Watchmen by DC Comics is an epitome of perfection in the history of comic books. Why? Here are a few reasons why it just might be the best comic ever written!
There’s a reason why writers, artists, companies, and readers keep revisiting and going back again to Alan Moore and Dave Gibbon’s Watchmen. It was 1986 when Watchmen changed the way the world looked at superheroes and it remains relevant even today after all these years.
Even an average comic book reader, when he picks up Moore’s Watchmen today can figure out that there is something very peculiar and different about this comic book.
But what is it that makes Watchmen so different? Today we are going to take a look at what and how has Alan Moore’s Watchmen managed to remain at the center of the stands in comic book stores all around the world. Why has it been considered as a classic, and unadaptable film all over the years? Is it art? Is it the story? Are the themes that Watchmen dealt with within 1986 the reason the comic book still tends to resonate with the readers after all this while? Whatever the reason, it was voted “ONE OF TIME MAGAZINE’S 100 BEST NOVELS”
Now that says something! Oh! And it also has won the prestigious HUGO AWARD. Here are a few reasons why the book deserves all the accolades.
Right from the very beginning at the cover itself, Watchmen makes it very clear that there are going to be no gimmicks or tricks with this one. Generally, superheroes on comic book covers are expected to be posing; fighting evil or supervillains for the greater good of the world. But there simply are no characters to be seen on the cover, there is absolutely nothing to window dress or to lure the readers inside.
Before even leafing in through the first issue, the readers have no idea what Watchmen is going to be about. So, you have no idea what you were getting into. And when once the readers are done with the 1st issue of Watchmen they realize that this is no ordinary superhero comic book. It is dark, edgier, and has characters like Ozymandias and Doctor Manhattan who are so deeply grounded in the reality that it keeps the readers deeply engaged with them and with the conditions and situations that they go through.
Alan Moore is one of the biggest names in the comic book industry. He is credited with the creation of some of the darkest and gritty comic books. Or are Dark and Gritty just two understatements about what he’s created? In 1982, he created the critically acclaimed Marvelman and V for Vendetta. And then he moved on to DC comics where he came up with Constantine who also goes by his full name; John Constantine. Following that he wrote one of the best Batman stories of all time; The Killing Joke. When he wrote Watchmen, it became a huge success both critically and commercially. It was the top 5 bestselling comic books on the stands in 1986 and the issues that followed it saw the same successes.
Watchmen became the only comic book ever to win a Hugo Award.

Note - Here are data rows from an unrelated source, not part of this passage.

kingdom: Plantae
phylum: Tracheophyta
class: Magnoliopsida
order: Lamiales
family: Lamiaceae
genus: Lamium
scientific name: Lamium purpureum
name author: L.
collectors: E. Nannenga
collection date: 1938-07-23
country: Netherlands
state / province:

Alan Moore and Dave Gibbons together managed to finish the huge gap between fiction and reality and they extracted something which is hugely disturbing about our obsession with, superheroes and great men.
The themes that Watchmen dealt with are deeply thought-provoking. Merely a question “Who watches the Watchmen?” What is this supposed to mean? It is merely in the context of the story and the comic book? Does it go beyond that? There are so many questions that come to mind while reading Watchmen.
It asks that the people who have powers, the people who are supposed to protect others. Who is going to keep their powers and them under check? It’s the equivalent of “Who guards the guards?” The writers and the creators of Watchmen say the people who have power with them, would go up to any extent in this world to be that way and to keep their powers that way.
Are the most powerful and good people of this world capable of the most unspeakable things? Why do we trust them? Should we trust them at all?
And do these superheroes care about us at all, the way we care about them?
Watchmen takes place in an alternate 1985 where Richard Nixon continues to be president and superheroes, except for the ones who have been employed by the government, are banned or outlawed. The Comedian, a superhero who was working for the government is found murdered, and then Rorschach, a law-breaking superhero detective, reconnects the dots to The Comedian’s murder with his fellow former superheroes. And what he discovers is a huge conspiracy to kill all ex-superheroes.
On the other hand of the plot, there is another ex-superhero Adrian Veidt or he was formerly called in his superhero days; Ozymandias. According to him, there is a worldwide nuclear conflict brewing between the United States and Russia and other superpowers. Ozymandias believes that if these countries come to unite, they won’t be blowing each other apart. And the rest of the story tells us how he creates a fake enemy to bring the whole world together.
The only hero who does not agree with Ozymandias’s ideas and plans is Rorschach, which compels Doctor Manhattan to kill him to ensure that no one ever finds out who was behind all the chaos.
There are a lot of real-world allegories in Watchmen. And they are very much a part of the story and the themes. There are army races and Cold War to name a few of the real world wars that Watchmen goes along with.
Watchmen says a lot about a lot of things, yet it doesn’t say anything.
On each page of the entire comic, there is a lot of depth poured by the writer. This just shows how creatively consuming the process must have been for the writer.